The new model they say, would better determine the absorbed radiation in all tissue types, and can account for the increased absorption in children. It allows for cell phones to be certified with the most vulnerable users in mind – children – consistent with the “As Low As Reasonably Achievable” (ALARA) approach taken in setting standards for the safe use of radiological devices.
This report comes at the same time as a large study in Denmark, published in the British Medical Journal, which claims that there is no link between long-term mobile phone use and cancer. Campaigners have criticised the study on several grounds.
First of all the study implies that it is looking at long-term users when in fact the maximum confirmed use period looked at during the 18-year study was only seven years and the minimum was as little as one year. Long-term study is crucial when looking at the incidence of brain tumours, because cancer can take decades to develop.

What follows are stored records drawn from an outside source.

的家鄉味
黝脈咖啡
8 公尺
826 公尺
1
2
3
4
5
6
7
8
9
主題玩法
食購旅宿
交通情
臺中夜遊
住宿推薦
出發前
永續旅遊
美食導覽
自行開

Second, the study excludes business users who were by far the heaviest users in Denmark in the 1990’s. This removed those at highest risk of tumours, severely inflating the apparent risk of non-mobile users with whom they were compared.
Finally, the researchers classified people who started using mobiles after the study began as ‘non users’. Each of these aspects of the study distorted the findings by greatly diminishing the difference in risk between mobile users and non-users.
The researchers themselves, admit the study’s shortcomings. The report states: “A limitation of the study is potential misclassification of exposure. Subscription holders who are not using their phone will erroneously be classified as exposed and people without a subscription but still using a mobile phone will erroneously be classified as unexposed. Because we excluded corporate subscriptions, mobile phone users who do not have a subscription in their own name will have been misclassified as unexposed. Also, as data on mobile phone subscriptions were available only until 1995, individuals with a subscription in 1996 or later were classified as non-users.”
Campaigning group Powerwatch comment: “This misleading study has many flaws and serious confounders and should not give anyone reassurance that mobile phone use is not associated with an increase in brain tumours. In our opinion the paper should not have been published in this form – it should have failed peer-review. We recommend that it is disregarded as low quality science.”
In addition the BMJ study did not include children and as the Environmental health Trust report reminds us, children are uniquely vulnerable to radiation. Indeed official response to the BMJ reports still recommends limiting children’s use of ‘safe’ mobile phones.